Java interfaces become Swift protocols with identical method signatures. The @Override annotation is unnecessary—protocol conformance is automatic. Nullable returns use Swift optionals (?). HashMap storage converts to Dictionary with bracket syntax. Constructors become init methods with parameter names. Optional binding (if let) replaces null checks. Protocol-oriented design enables value types and better testability in Swift.

Frequently Asked Questions

Can I configure whether Java classes become Swift classes or structs?

The converter generates Swift classes by default to preserve Java's reference semantics. Value types (structs) require manual post-processing based on your app architecture. Advanced heuristics (immutable classes → structs) are not supported. The tool prioritizes semantic correctness over performance optimization.

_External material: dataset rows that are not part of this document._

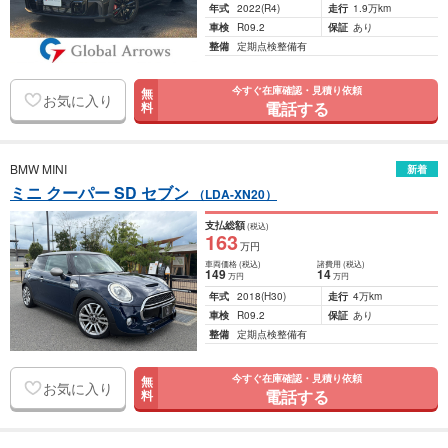
年式
2022
(R4)
走行
1.9万km
車検
R09.2
保証
あり
整備
定期点検整備有
今すぐ在庫確認・見積り依頼
無
お気に入り
電話する
料
BMW MINI
新着
ミニ クーパー SD セブン
（LDA-XN20）
支払総額
(税込)
163
万円
車両価格
(税込)
諸費用
(税込)
149
14
万円
万円
年式
2018
(H30)
走行
4万km
車検
R09.2
保証
あり
整備
定期点検整備有
今すぐ在庫確認・見積り依頼
無
お気に入り
電話する
料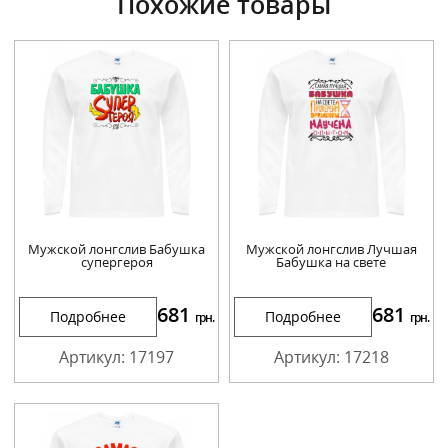
Похожие товары
Мужской лонгслив Бабушка
Мужской лонгслив Лучшая
супергероя
Бабушка на свете
681
681
Подробнее
Подробнее
грн.
грн.
Артикул: 17197
Артикул: 17218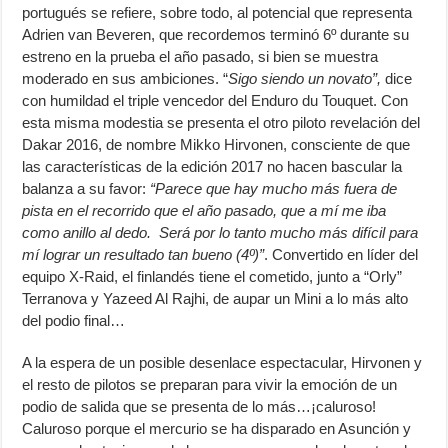
portugués se refiere, sobre todo, al potencial que representa
Adrien van Beveren, que recordemos terminó 6º durante su
estreno en la prueba el año pasado, si bien se muestra
moderado en sus ambiciones. “
Sigo siendo un novato”,
dice
con humildad el triple vencedor del Enduro du Touquet. Con
esta misma modestia se presenta el otro piloto revelación del
Dakar 2016, de nombre Mikko Hirvonen, consciente de que
las características de la edición 2017 no hacen bascular la
balanza a su favor:
“Parece que hay mucho más fuera de
pista en el recorrido que el año pasado, que a mí me iba
como anillo al dedo. Será por lo tanto mucho más difícil para
mí lograr un resultado tan bueno (4º)”
. Convertido en líder del
equipo X-Raid, el finlandés tiene el cometido, junto a “Orly”
Terranova y Yazeed Al Rajhi, de aupar un Mini a lo más alto
del podio final…
A la espera de un posible desenlace espectacular, Hirvonen y
el resto de pilotos se preparan para vivir la emoción de un
podio de salida que se presenta de lo más…¡caluroso!
Caluroso porque el mercurio se ha disparado en Asunción y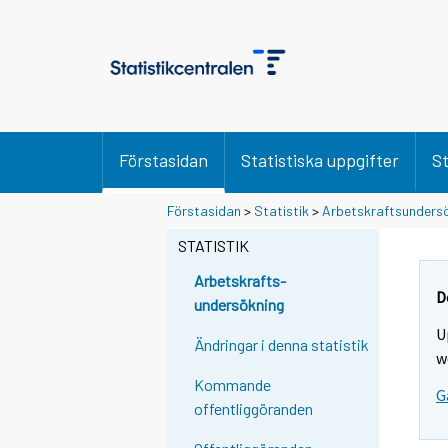
Förstasidan
Statistiska uppgifter
St
Förstasidan
>
Statistik
>
Arbetskraftsunders
STATISTIK
Arbetskrafts-
D
undersökning
U
Ändringar i denna statistik
w
Kommande
G
offentliggöranden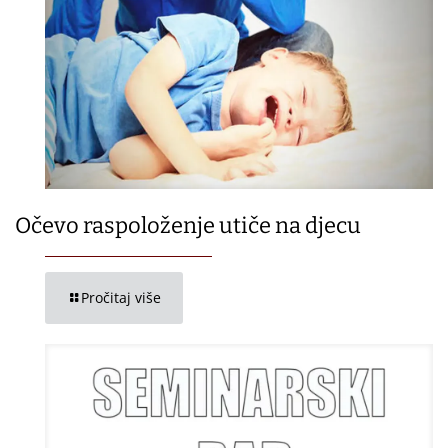
Očevo raspoloženje utiče na djecu
Pročitaj više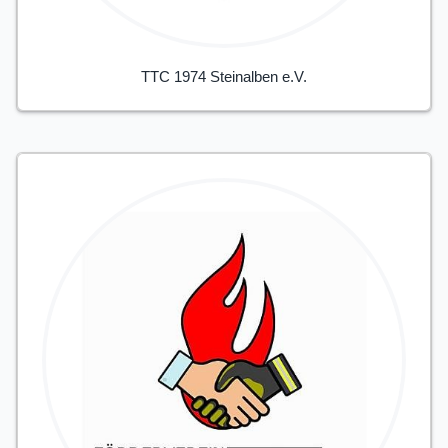
TTC 1974 Steinalben e.V.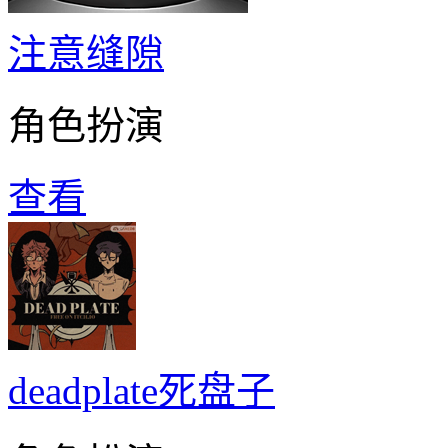
注意缝隙
角色扮演
查看
deadplate死盘子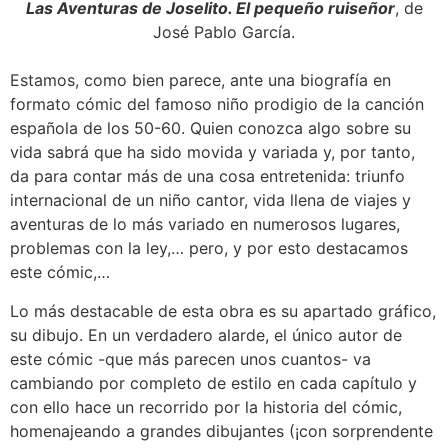
Las Aventuras de Joselito. El pequeño ruiseñor
, de
José Pablo García.
Estamos, como bien parece, ante una biografía en
formato cómic del famoso niño prodigio de la canción
española de los 50-60. Quien conozca algo sobre su
vida sabrá que ha sido movida y variada y, por tanto,
da para contar más de una cosa entretenida: triunfo
internacional de un niño cantor, vida llena de viajes y
aventuras de lo más variado en numerosos lugares,
problemas con la ley,… pero, y por esto destacamos
este cómic,…
Lo más destacable de esta obra es su apartado gráfico,
su dibujo. En un verdadero alarde, el único autor de
este cómic -que más parecen unos cuantos- va
cambiando por completo de estilo en cada capítulo y
con ello hace un recorrido por la historia del cómic,
homenajeando a grandes dibujantes (¡con sorprendente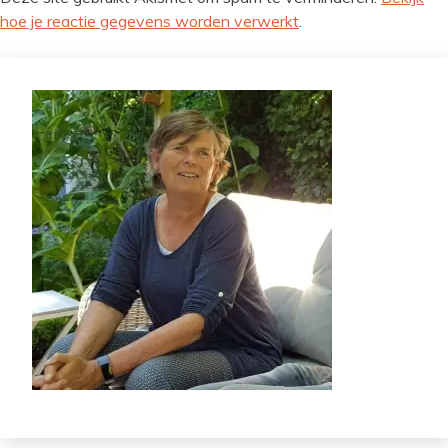
hoe je reactie gegevens worden verwerkt
.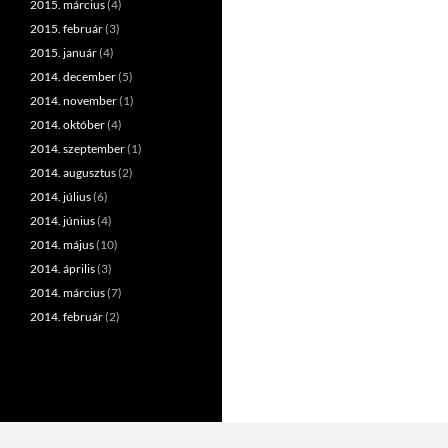
2015. március
(4)
2015. február
(3)
2015. január
(4)
2014. december
(5)
2014. november
(1)
2014. október
(4)
2014. szeptember
(1)
2014. augusztus
(2)
2014. július
(6)
2014. június
(4)
2014. május
(10)
2014. április
(3)
2014. március
(7)
2014. február
(2)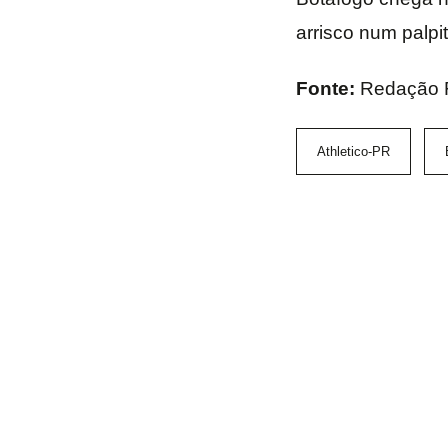
arrisco num palpi
Fonte:
Redação 
Athletico-PR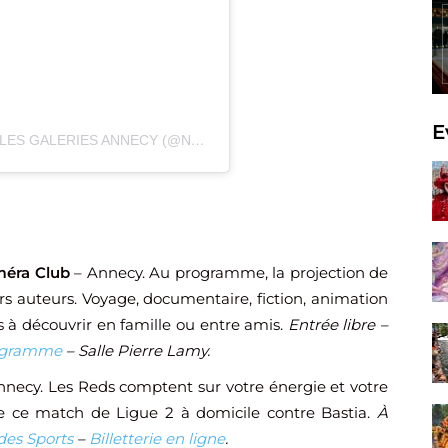
E
UNE PUBLICATION PARTAGÉE PAR NOUVELLES GALERIES ANNECY (@NOUVELLESGALERIES_ANNECY)
méra Club
– Annecy. Au programme, la projection de
s auteurs. Voyage, documentaire, fiction, animation
s à découvrir en famille ou entre amis.
Entrée libre –
ogramme
– Salle Pierre Lamy.
necy. Les Reds comptent sur votre énergie et votre
de ce match de Ligue 2 à domicile contre Bastia.
À
des Sports
–
Billetterie en ligne
.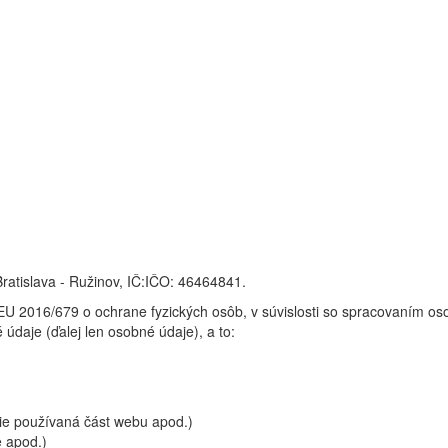
 Bratislava - Ružinov, IČ:IČO: 46464841.
 2016/679 o ochrane fyzických osôb, v súvislosti so spracovaním osob
údaje (ďalej len osobné údaje), a to:
šie používaná část webu apod.)
e apod.)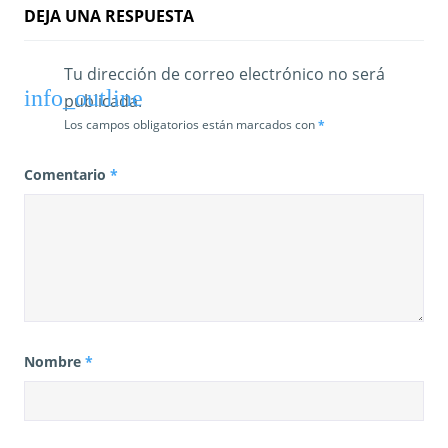
a
DEJA UNA RESPUESTA
d
a
Tu dirección de correo electrónico no será
publicada.
s
Los campos obligatorios están marcados con
*
Comentario
*
Nombre
*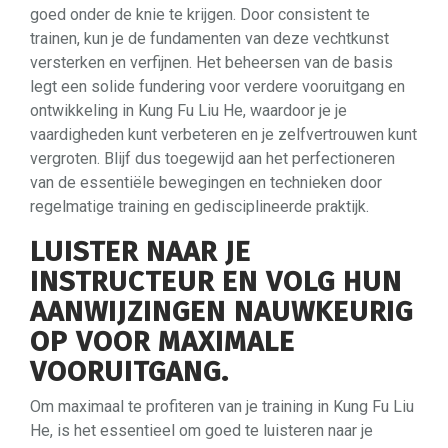
goed onder de knie te krijgen. Door consistent te
trainen, kun je de fundamenten van deze vechtkunst
versterken en verfijnen. Het beheersen van de basis
legt een solide fundering voor verdere vooruitgang en
ontwikkeling in Kung Fu Liu He, waardoor je je
vaardigheden kunt verbeteren en je zelfvertrouwen kunt
vergroten. Blijf dus toegewijd aan het perfectioneren
van de essentiële bewegingen en technieken door
regelmatige training en gedisciplineerde praktijk.
LUISTER NAAR JE
INSTRUCTEUR EN VOLG HUN
AANWIJZINGEN NAUWKEURIG
OP VOOR MAXIMALE
VOORUITGANG.
Om maximaal te profiteren van je training in Kung Fu Liu
He, is het essentieel om goed te luisteren naar je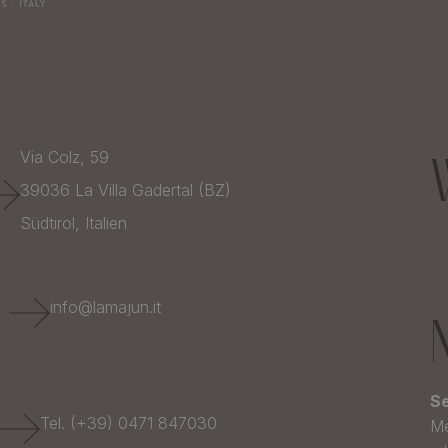
Via Colz, 59
39036
La Villa Gadertal (BZ)
Südtirol,
Italien
E
info@lamajun.it
Se
Tel. (+39) 0471 847030
Me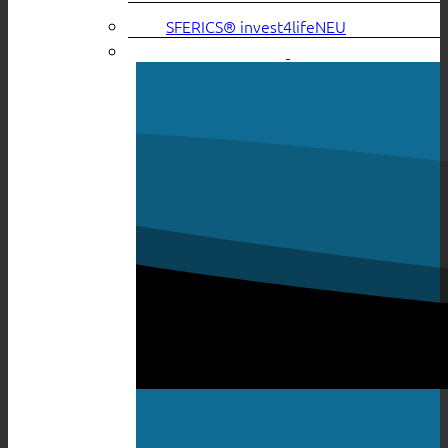
SFERICS® invest4life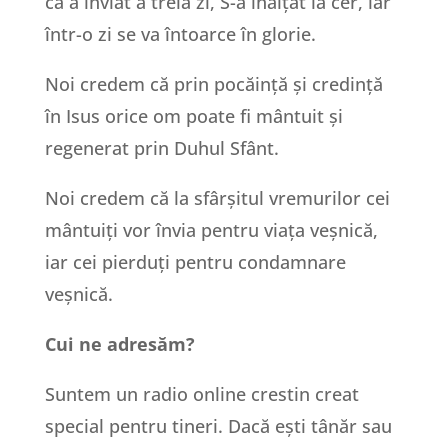
că a înviat a treia zi, S-a înălțat la cer, iar
într-o zi se va întoarce în glorie.
Noi credem că prin pocăință și credință
în Isus orice om poate fi mântuit și
regenerat prin Duhul Sfânt.
Noi credem că la sfârșitul vremurilor cei
mântuiți vor învia pentru viața veșnică,
iar cei pierduți pentru condamnare
veșnică.
Cui ne adresăm?
Suntem un radio online crestin creat
special pentru tineri. Dacă ești tânăr sau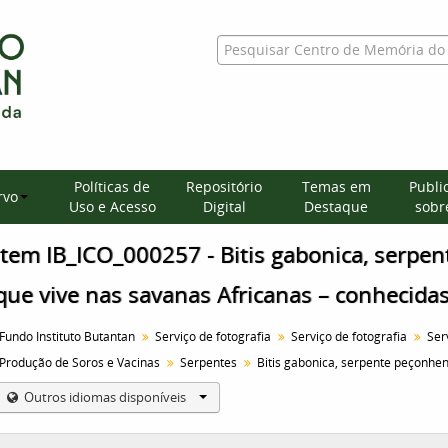
Políticas de
Repositório
Temas em
Publi
rvo
Uso e Acesso
Digital
Destaque
sobre
Item IB_ICO_000257 - Bitis gabonica, serpe
que vive nas savanas Africanas – conhecida
Fundo Instituto Butantan
Serviço de fotografia
Serviço de fotografia
Produção de Soros e Vacinas
Serpentes
Outros idiomas disponíveis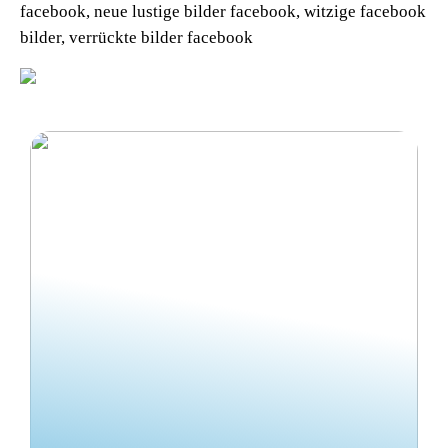
facebook, neue lustige bilder facebook, witzige facebook
bilder, verrückte bilder facebook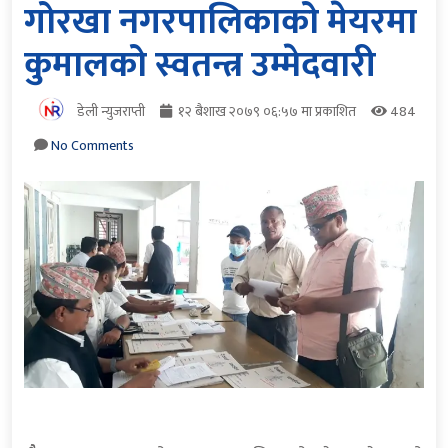
गोरखा नगरपालिकाको मेयरमा
कुमालको स्वतन्त्र उम्मेदवारी
डेली न्युजराप्ती
१२ बैशाख २०७९ ०६:५७ मा प्रकाशित
484
No Comments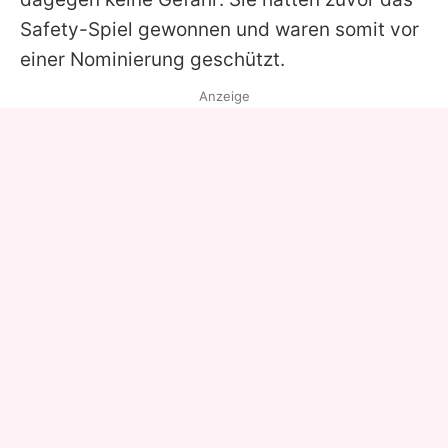
Safety-Spiel gewonnen und waren somit vor
einer Nominierung geschützt.
Anzeige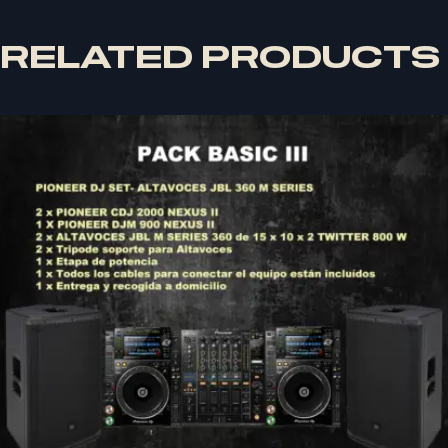
RELATED PRODUCTS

Is my Java code sent to external servers?

Yes. AI conversion requires server-side LLM processing. Your Java source is transmitted over HTTPS to our API, converted, then discarded. We do not store code or train models on submissions. Review data policies before converting proprietary Android app code.

What Java/Android features cannot be converted?

Android framework APIs (Activities, Fragments, Views) lack direct Swift equivalents—conversion focuses on business logic. JNI code, Java reflection, and runtime class loading have no Swift mappings. The tool excels at algorithm and data structure conversion but struggles with framework-specific code.